- _Dataset_
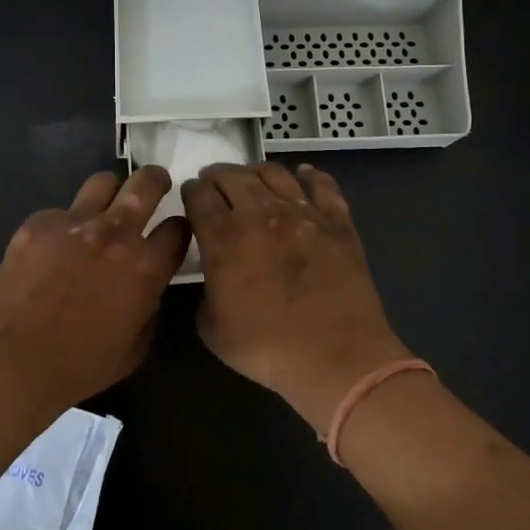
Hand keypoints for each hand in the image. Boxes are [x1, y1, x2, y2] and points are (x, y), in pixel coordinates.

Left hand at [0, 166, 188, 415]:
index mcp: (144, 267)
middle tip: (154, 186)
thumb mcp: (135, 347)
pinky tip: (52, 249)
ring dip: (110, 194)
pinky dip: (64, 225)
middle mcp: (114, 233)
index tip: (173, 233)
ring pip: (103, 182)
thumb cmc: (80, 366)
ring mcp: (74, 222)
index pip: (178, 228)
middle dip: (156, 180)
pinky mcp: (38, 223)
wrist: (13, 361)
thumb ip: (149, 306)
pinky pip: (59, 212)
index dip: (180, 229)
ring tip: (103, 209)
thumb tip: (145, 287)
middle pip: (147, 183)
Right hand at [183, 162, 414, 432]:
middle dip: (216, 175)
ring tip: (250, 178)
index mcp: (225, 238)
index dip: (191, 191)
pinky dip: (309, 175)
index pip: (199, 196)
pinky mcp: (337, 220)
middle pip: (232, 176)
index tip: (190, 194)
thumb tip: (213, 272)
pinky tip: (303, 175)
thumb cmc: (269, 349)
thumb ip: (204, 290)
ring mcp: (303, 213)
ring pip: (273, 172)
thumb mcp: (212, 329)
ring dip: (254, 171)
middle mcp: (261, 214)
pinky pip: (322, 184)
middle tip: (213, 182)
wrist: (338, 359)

---

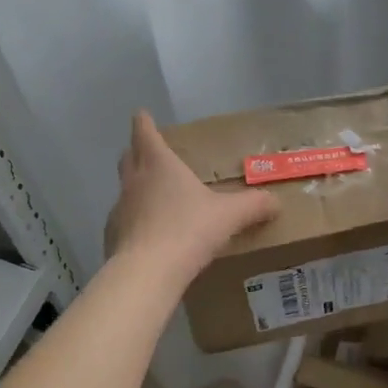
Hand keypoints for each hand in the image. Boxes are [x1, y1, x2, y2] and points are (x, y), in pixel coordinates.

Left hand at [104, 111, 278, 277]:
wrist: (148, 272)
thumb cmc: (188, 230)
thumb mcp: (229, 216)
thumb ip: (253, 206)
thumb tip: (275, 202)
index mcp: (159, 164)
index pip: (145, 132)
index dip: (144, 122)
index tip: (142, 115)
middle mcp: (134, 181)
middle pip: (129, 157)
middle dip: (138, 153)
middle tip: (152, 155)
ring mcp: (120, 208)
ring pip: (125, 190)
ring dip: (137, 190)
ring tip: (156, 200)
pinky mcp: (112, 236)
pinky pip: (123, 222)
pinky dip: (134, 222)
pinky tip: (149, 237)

- _What is required_
The lines to extract from the data above begin with the line containing "thumb ip: (149, 306)" and end with the line containing "wrist: (338, 359)". Extract them exactly, including both.

- _Solution_
thumb ip: (149, 306)
pinky pip: (59, 212)
index dip: (180, 229)
ring tip: (103, 209)
thumb tip: (145, 287)
middle pip: (147, 183)
Right hand at [183, 162, 414, 432]:
middle dip: (216, 175)
ring tip: (250, 178)
index mcp: (225, 238)
index dip: (191, 191)
pinky dip: (309, 175)
index pip: (199, 196)
pinky mcp: (337, 220)
middle pip: (232, 176)
index tip: (190, 194)
thumb tip: (213, 272)
pinky tip: (303, 175)
thumb cmc: (269, 349)
thumb ip: (204, 290)
ring mcp: (303, 213)
ring pip: (273, 172)
thumb mcp: (212, 329)
ring dip: (254, 171)
middle mcp: (261, 214)
pinky pip: (322, 184)
middle tip: (213, 182)
wrist: (338, 359)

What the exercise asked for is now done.